Please write each entry out again exactly as shown.

[Start of Attachment]

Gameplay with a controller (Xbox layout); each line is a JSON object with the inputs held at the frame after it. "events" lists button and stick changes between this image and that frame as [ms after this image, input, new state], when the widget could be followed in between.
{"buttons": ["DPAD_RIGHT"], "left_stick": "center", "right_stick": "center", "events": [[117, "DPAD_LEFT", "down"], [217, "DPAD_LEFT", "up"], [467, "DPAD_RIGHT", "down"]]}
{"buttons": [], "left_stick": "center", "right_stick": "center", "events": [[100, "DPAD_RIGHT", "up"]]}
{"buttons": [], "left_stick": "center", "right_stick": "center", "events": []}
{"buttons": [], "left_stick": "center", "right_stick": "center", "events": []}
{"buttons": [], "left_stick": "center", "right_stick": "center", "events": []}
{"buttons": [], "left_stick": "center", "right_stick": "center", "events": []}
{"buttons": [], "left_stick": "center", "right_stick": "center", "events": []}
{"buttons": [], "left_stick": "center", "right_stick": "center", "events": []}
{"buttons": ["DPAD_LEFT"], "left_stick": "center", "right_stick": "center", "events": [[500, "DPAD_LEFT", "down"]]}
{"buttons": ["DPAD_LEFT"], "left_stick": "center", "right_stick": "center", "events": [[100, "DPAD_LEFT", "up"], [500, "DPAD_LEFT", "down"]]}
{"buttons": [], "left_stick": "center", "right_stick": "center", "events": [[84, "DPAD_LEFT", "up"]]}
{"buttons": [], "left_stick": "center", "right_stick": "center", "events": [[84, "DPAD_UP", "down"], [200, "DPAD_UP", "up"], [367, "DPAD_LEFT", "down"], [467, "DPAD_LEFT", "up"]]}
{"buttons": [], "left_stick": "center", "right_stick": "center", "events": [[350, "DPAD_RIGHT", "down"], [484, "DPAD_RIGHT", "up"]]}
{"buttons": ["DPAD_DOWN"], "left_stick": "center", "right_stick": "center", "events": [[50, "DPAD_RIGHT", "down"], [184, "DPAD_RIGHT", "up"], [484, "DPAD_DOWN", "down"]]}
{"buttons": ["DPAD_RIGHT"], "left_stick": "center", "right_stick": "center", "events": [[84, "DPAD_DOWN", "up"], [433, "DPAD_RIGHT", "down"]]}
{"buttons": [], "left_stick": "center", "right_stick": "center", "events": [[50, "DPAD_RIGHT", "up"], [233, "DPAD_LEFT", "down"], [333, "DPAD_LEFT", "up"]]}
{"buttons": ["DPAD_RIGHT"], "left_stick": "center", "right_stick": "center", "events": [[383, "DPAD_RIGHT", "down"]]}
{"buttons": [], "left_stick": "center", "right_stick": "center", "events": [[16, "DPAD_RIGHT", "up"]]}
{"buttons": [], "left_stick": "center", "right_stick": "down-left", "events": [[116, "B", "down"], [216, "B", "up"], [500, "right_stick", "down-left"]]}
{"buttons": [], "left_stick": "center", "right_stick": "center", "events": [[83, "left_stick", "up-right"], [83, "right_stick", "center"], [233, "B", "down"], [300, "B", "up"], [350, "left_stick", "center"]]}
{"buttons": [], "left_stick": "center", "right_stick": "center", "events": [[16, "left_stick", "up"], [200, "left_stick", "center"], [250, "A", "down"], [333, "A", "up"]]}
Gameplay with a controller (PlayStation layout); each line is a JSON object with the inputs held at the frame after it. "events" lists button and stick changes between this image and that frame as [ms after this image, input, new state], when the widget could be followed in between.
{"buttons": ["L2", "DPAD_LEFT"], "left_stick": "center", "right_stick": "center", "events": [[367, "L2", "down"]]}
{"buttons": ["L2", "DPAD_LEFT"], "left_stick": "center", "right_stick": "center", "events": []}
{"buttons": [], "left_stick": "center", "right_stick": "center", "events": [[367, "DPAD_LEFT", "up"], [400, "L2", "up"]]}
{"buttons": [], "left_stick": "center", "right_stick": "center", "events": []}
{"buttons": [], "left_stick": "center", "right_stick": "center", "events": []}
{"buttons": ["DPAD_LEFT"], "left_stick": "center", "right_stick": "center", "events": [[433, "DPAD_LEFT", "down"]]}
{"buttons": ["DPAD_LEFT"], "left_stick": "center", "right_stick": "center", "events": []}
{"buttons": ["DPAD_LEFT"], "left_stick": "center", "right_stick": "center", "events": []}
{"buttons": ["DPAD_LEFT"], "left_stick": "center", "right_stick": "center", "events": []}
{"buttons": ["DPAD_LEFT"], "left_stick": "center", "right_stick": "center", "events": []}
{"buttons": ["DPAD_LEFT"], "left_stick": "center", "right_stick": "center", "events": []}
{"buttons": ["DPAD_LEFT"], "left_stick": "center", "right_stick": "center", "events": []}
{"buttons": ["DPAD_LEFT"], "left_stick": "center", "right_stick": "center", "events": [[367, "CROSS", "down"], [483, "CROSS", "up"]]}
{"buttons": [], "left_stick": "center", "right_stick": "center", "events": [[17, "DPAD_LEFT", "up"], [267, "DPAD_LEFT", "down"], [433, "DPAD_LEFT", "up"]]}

[End of Attachment]

ANSWER TO THIS TASK
Gameplay with a controller (Xbox layout); each line is a JSON object with the inputs held at the frame after it. "events" lists button and stick changes between this image and that frame as [ms after this image, input, new state], when the widget could be followed in between.
{"buttons": ["DPAD_RIGHT"], "left_stick": "center", "right_stick": "center", "events": [[117, "DPAD_LEFT", "down"], [217, "DPAD_LEFT", "up"], [467, "DPAD_RIGHT", "down"]]}
{"buttons": [], "left_stick": "center", "right_stick": "center", "events": [[100, "DPAD_RIGHT", "up"]]}
{"buttons": [], "left_stick": "center", "right_stick": "center", "events": []}
{"buttons": [], "left_stick": "center", "right_stick": "center", "events": []}
{"buttons": [], "left_stick": "center", "right_stick": "center", "events": []}
{"buttons": [], "left_stick": "center", "right_stick": "center", "events": []}
{"buttons": [], "left_stick": "center", "right_stick": "center", "events": []}
{"buttons": [], "left_stick": "center", "right_stick": "center", "events": []}
{"buttons": ["DPAD_LEFT"], "left_stick": "center", "right_stick": "center", "events": [[500, "DPAD_LEFT", "down"]]}
{"buttons": ["DPAD_LEFT"], "left_stick": "center", "right_stick": "center", "events": [[100, "DPAD_LEFT", "up"], [500, "DPAD_LEFT", "down"]]}
{"buttons": [], "left_stick": "center", "right_stick": "center", "events": [[84, "DPAD_LEFT", "up"]]}
{"buttons": [], "left_stick": "center", "right_stick": "center", "events": [[84, "DPAD_UP", "down"], [200, "DPAD_UP", "up"], [367, "DPAD_LEFT", "down"], [467, "DPAD_LEFT", "up"]]}
{"buttons": [], "left_stick": "center", "right_stick": "center", "events": [[350, "DPAD_RIGHT", "down"], [484, "DPAD_RIGHT", "up"]]}
{"buttons": ["DPAD_DOWN"], "left_stick": "center", "right_stick": "center", "events": [[50, "DPAD_RIGHT", "down"], [184, "DPAD_RIGHT", "up"], [484, "DPAD_DOWN", "down"]]}
{"buttons": ["DPAD_RIGHT"], "left_stick": "center", "right_stick": "center", "events": [[84, "DPAD_DOWN", "up"], [433, "DPAD_RIGHT", "down"]]}
{"buttons": [], "left_stick": "center", "right_stick": "center", "events": [[50, "DPAD_RIGHT", "up"], [233, "DPAD_LEFT", "down"], [333, "DPAD_LEFT", "up"]]}
{"buttons": ["DPAD_RIGHT"], "left_stick": "center", "right_stick": "center", "events": [[383, "DPAD_RIGHT", "down"]]}
{"buttons": [], "left_stick": "center", "right_stick": "center", "events": [[16, "DPAD_RIGHT", "up"]]}
{"buttons": [], "left_stick": "center", "right_stick": "down-left", "events": [[116, "B", "down"], [216, "B", "up"], [500, "right_stick", "down-left"]]}
{"buttons": [], "left_stick": "center", "right_stick": "center", "events": [[83, "left_stick", "up-right"], [83, "right_stick", "center"], [233, "B", "down"], [300, "B", "up"], [350, "left_stick", "center"]]}
{"buttons": [], "left_stick": "center", "right_stick": "center", "events": [[16, "left_stick", "up"], [200, "left_stick", "center"], [250, "A", "down"], [333, "A", "up"]]}
Gameplay with a controller (PlayStation layout); each line is a JSON object with the inputs held at the frame after it. "events" lists button and stick changes between this image and that frame as [ms after this image, input, new state], when the widget could be followed in between.
{"buttons": ["L2", "DPAD_LEFT"], "left_stick": "center", "right_stick": "center", "events": [[367, "L2", "down"]]}
{"buttons": ["L2", "DPAD_LEFT"], "left_stick": "center", "right_stick": "center", "events": []}
{"buttons": [], "left_stick": "center", "right_stick": "center", "events": [[367, "DPAD_LEFT", "up"], [400, "L2", "up"]]}
{"buttons": [], "left_stick": "center", "right_stick": "center", "events": []}
{"buttons": [], "left_stick": "center", "right_stick": "center", "events": []}
{"buttons": ["DPAD_LEFT"], "left_stick": "center", "right_stick": "center", "events": [[433, "DPAD_LEFT", "down"]]}
{"buttons": ["DPAD_LEFT"], "left_stick": "center", "right_stick": "center", "events": []}
{"buttons": ["DPAD_LEFT"], "left_stick": "center", "right_stick": "center", "events": []}
{"buttons": ["DPAD_LEFT"], "left_stick": "center", "right_stick": "center", "events": []}
{"buttons": ["DPAD_LEFT"], "left_stick": "center", "right_stick": "center", "events": []}
{"buttons": ["DPAD_LEFT"], "left_stick": "center", "right_stick": "center", "events": []}
{"buttons": ["DPAD_LEFT"], "left_stick": "center", "right_stick": "center", "events": []}
{"buttons": ["DPAD_LEFT"], "left_stick": "center", "right_stick": "center", "events": [[367, "CROSS", "down"], [483, "CROSS", "up"]]}
{"buttons": [], "left_stick": "center", "right_stick": "center", "events": [[17, "DPAD_LEFT", "up"], [267, "DPAD_LEFT", "down"], [433, "DPAD_LEFT", "up"]]}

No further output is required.